La ciudadanía por nacimiento
En el caso de la ciudadanía por nacimiento, todos los tribunales que han valorado el caso han concluido que Trump no puede terminar con este derecho porque sería inconstitucional, pero con la decisión del Supremo dicha orden del presidente podría empezar a estar en vigor en algunas partes del país en 30 días. Eso implica que a los hijos de inmigrantes sin permiso de residencia o de turistas u otro tipo de residentes temporales sin green cards pero nacidos en EEUU se les podría negar la nacionalidad estadounidense por primera vez en la historia, y con ella, otros documentos administrativos como el acceso a un número de la Seguridad Social.
Pero el principal problema de la decisión del Supremo va más allá, porque ha acabado con el poder que tenían los tribunales inferiores para tratar de contener la avalancha de órdenes del presidente, que hasta la fecha ha sido el único método para controlar a Trump.

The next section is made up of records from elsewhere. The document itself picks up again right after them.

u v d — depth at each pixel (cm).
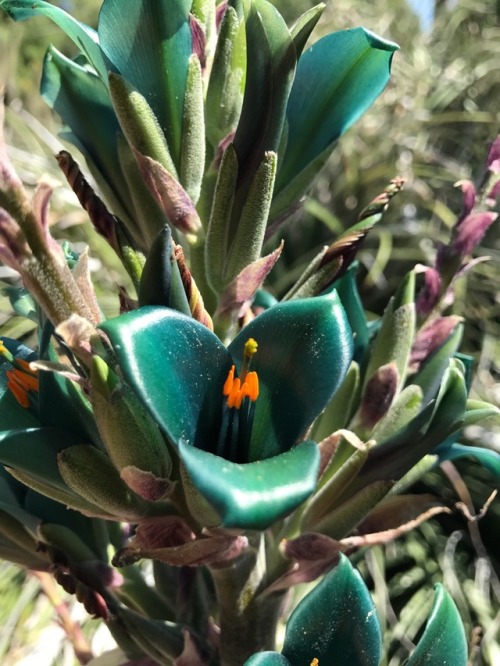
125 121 10
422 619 32
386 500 12
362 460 10
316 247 44
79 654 16
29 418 11
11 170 8
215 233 10
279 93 10
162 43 10
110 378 8
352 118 11
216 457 7
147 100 10
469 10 55
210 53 11
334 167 46
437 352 12
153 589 13
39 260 8
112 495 9
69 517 11
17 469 10
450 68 50
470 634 31
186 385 8
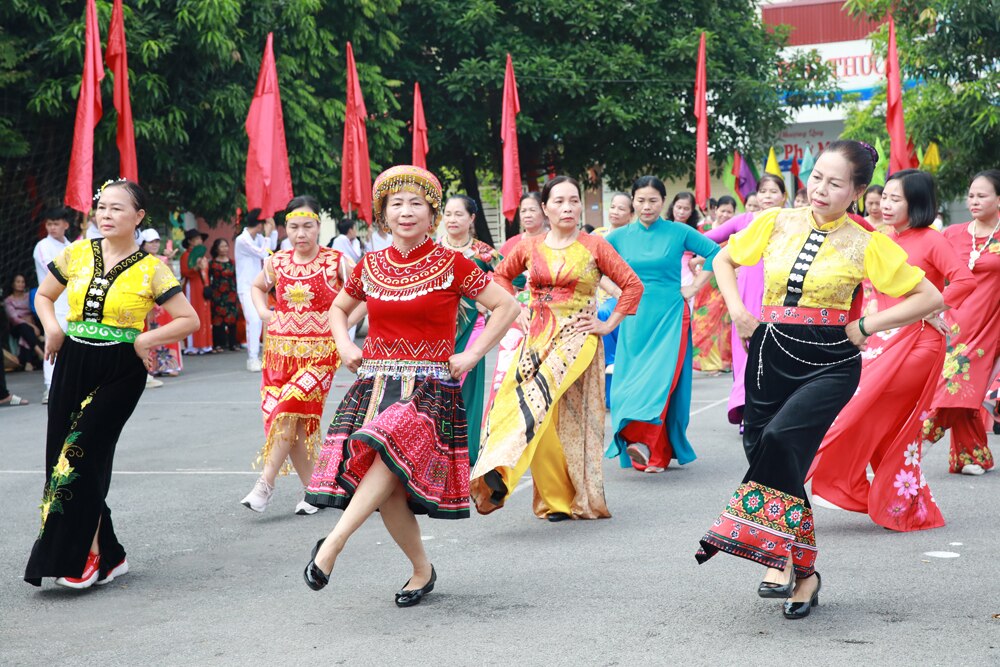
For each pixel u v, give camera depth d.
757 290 9.17
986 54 19.70
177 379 15.28
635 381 7.84
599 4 24.17
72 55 15.84
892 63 15.70
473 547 5.96
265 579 5.46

Y eso que dicho poder ya estaba demostrando ser poco efectivo, porque Trump ha estado firmando y aplicando sus órdenes más rápido de lo que los jueces han conseguido pararlas.
Trump lleva meses presionando para eliminar todo control a su autoridad y para acabar con todo reducto de independencia en el Gobierno. No es una hipérbole: el presidente americano ha aplastado todo tipo de controles internos, despidiendo a inspectores y acorralando a la asesoría jurídica del Departamento de Justicia, cuyo papel es frenar al Ejecutivo.
De su lado, el Congreso ha hecho poco para pararlo. Cuando la semana pasada Trump atacó Irán, fueron muy pocos los representantes republicanos que en público tacharon la decisión de inconstitucional y recordaron al presidente que debería haber consultado a la cámara antes. En respuesta, Trump atacó a esos congresistas y dijo que haría lo posible para terminar con sus carreras políticas.
La jueza progresista Sonia Sotomayor ha lamentado la decisión de la mayoría de sus compañeros, y ha protestado asegurando que supone un peligro para los derechos constitucionales de todo aquel que no pueda permitirse ir a juicio contra el Gobierno. “La mayoría sostiene que los tribunales no pueden prohibir por completo ni siquiera políticas claramente ilegales”, ha escrito, remarcando que la Administración es consciente de esa ilegalidad, y acusando al resto de jueces “de participar en ese juego”.
De forma similar se ha posicionado la jueza progresista Ketanji Brown Jackson: “En una república constitucional como la nuestra, un tribunal federal tiene el poder de ordenar al Ejecutivo que cumpla la ley, y debe hacerlo”, ha escrito, “porque todos, desde el presidente hacia abajo, estamos sujetos a la ley”. “Y por naturaleza los tribunales federales dicen qué dice la ley, si hay un choque, y exigen a aquellos que están sujetos a la ley que orienten su comportamiento a lo que la ley exige. Esto es la esencia de un estado de derecho”.
De su lado, la jueza Amy Coney Barrett le ha recordado a Jackson que los tribunales “no tienen autoridad ilimitada para hacer cumplir la ley”, sino que, de hecho, “a veces la ley prohíbe al poder judicial hacerlo”, acusándola de defender “un poder judicial imperial”.